Data integration methods aim to extract low-dimensional embeddings from high-dimensional outcomes to remove unwanted variations, such as batch effects and unmeasured covariates, across heterogeneous datasets. However, multiple hypothesis testing after integration can be biased due to data-dependent processes. We introduce a robust post-integrated inference method that accounts for latent heterogeneity by utilizing control outcomes. Leveraging causal interpretations, we derive nonparametric identifiability of the direct effects using negative control outcomes. By utilizing surrogate control outcomes as an extension of negative control outcomes, we develop semiparametric inference on projected direct effect estimands, accounting for hidden mediators, confounders, and moderators. These estimands remain statistically meaningful under model misspecifications and with error-prone embeddings. We provide bias quantifications and finite-sample linear expansions with uniform concentration bounds. The proposed doubly robust estimators are consistent and efficient under minimal assumptions and potential misspecification, facilitating data-adaptive estimation with machine learning algorithms. Our proposal is evaluated using random forests through simulations and analysis of single-cell CRISPR perturbed datasets, which may contain potential unmeasured confounders.

💡 Research Summary

This paper addresses a critical yet often overlooked problem in data science: the statistical validity of inference performed on “integrated” data. Data integration methods, such as batch correction in genomics, aim to remove unwanted variations (e.g., batch effects, unmeasured covariates) by extracting low-dimensional embeddings from high-dimensional outcomes across heterogeneous datasets. A common practice is to first estimate these latent embeddings (e.g., via PCA, RUV, SVA) and then use them as additional covariates in downstream regression or hypothesis testing. However, this two-step procedure ignores the estimation uncertainty from the first step, leading to biased standard errors, inflated type I errors, and unreliable p-values.
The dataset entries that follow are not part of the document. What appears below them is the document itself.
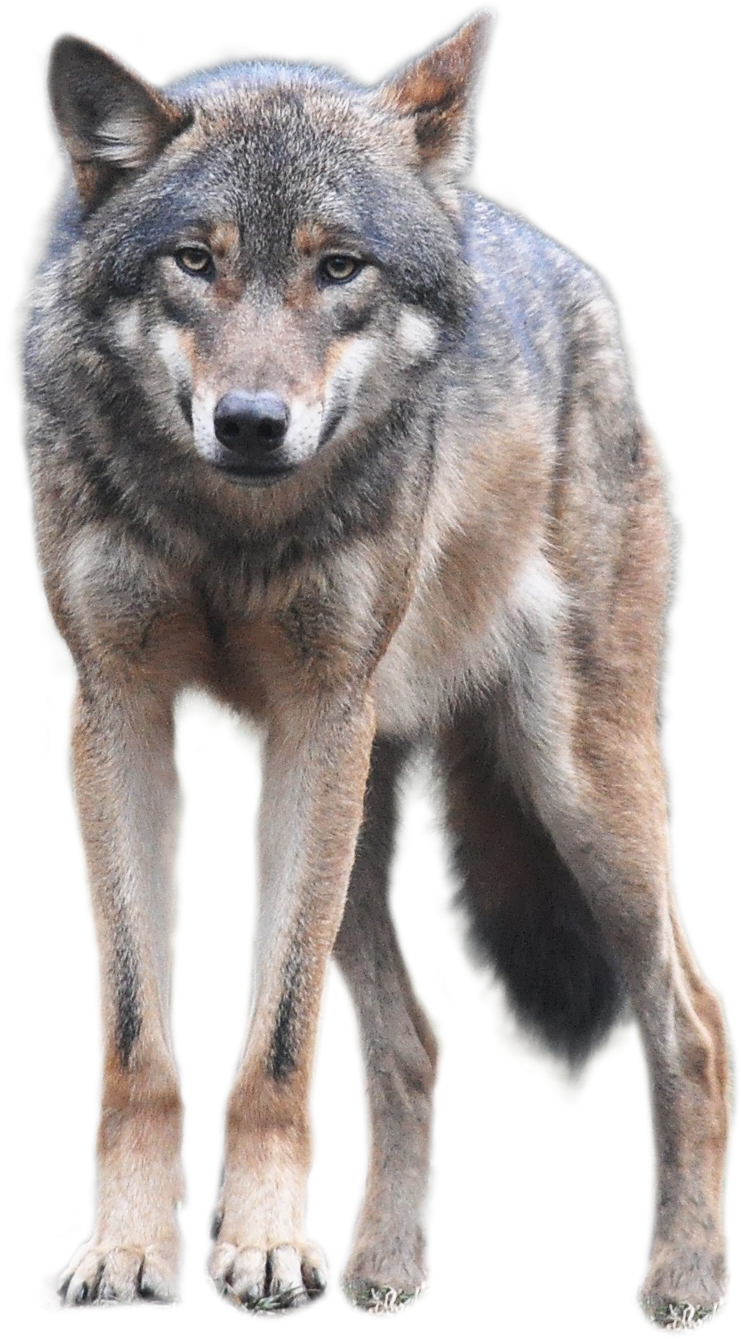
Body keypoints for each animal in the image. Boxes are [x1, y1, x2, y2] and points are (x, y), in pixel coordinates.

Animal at [11, 7, 734, 1326]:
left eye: (339, 268)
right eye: (194, 261)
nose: (251, 422)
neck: (231, 531)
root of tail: (556, 259)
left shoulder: (314, 718)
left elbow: (279, 1044)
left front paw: (259, 1250)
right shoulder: (116, 710)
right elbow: (139, 1041)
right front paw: (130, 1250)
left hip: (564, 779)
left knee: (690, 1012)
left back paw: (686, 1275)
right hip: (355, 806)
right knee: (415, 1045)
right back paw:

The authors propose a robust “assumption-lean” framework for post-integrated inference. They start from the causal inference concept of “negative control outcomes” (NCOs), which are outcomes associated only with the latent variable U and conditionally independent of the treatment X and primary outcomes. Using NCOs, they establish nonparametric identifiability conditions for direct effects. To overcome the practical difficulty of finding perfect NCOs, they introduce a more flexible concept: “surrogate control outcomes” (SCOs). SCOs only require a strong association with U, without making strict causal ordering assumptions between U and X, making the framework applicable to a wider range of scenarios where U can be a confounder, mediator, or moderator.

The core methodological contribution is the development of semiparametric inference for “projected direct effect” estimands. These estimands represent a form of adjusted association between X and Y after accounting for U, and they remain statistically meaningful even under model misspecification or when using error-prone estimated embeddings (Û). The paper rigorously quantifies the bias introduced by using Û instead of the true U, providing finite-sample linear expansions and uniform concentration bounds.

The proposed estimators are “doubly robust” and efficient. They are consistent if either the model for the outcome Y given X and U, or the model for the treatment X given U, is correctly specified, and they achieve semiparametric efficiency when both are correct. This property allows for the use of flexible, data-adaptive machine learning algorithms (like random forests) in estimating these nuisance functions, enhancing the method’s robustness and applicability.

The framework is evaluated through comprehensive simulations and a real-data analysis of single-cell CRISPR perturbation data studying autism spectrum disorder. The simulations demonstrate that the proposed method maintains correct type I error rates and higher power compared to naive regression and existing post-integration methods under various misspecification scenarios. In the real-data analysis, focusing on the effect of PTEN perturbation, the method produces well-calibrated test statistics (close to a standard normal distribution under the null), whereas several popular batch correction and confounder adjustment methods yield either overly conservative or anti-conservative distributions, and show poor agreement among themselves on which genes are significant.

In summary, this work provides a principled and practical statistical framework that bridges data integration and valid inference. It offers theoretical guarantees for a common but flawed practice, enabling researchers to leverage advanced data integration techniques while drawing reliable statistical conclusions, even in the presence of unmeasured confounding and model uncertainty.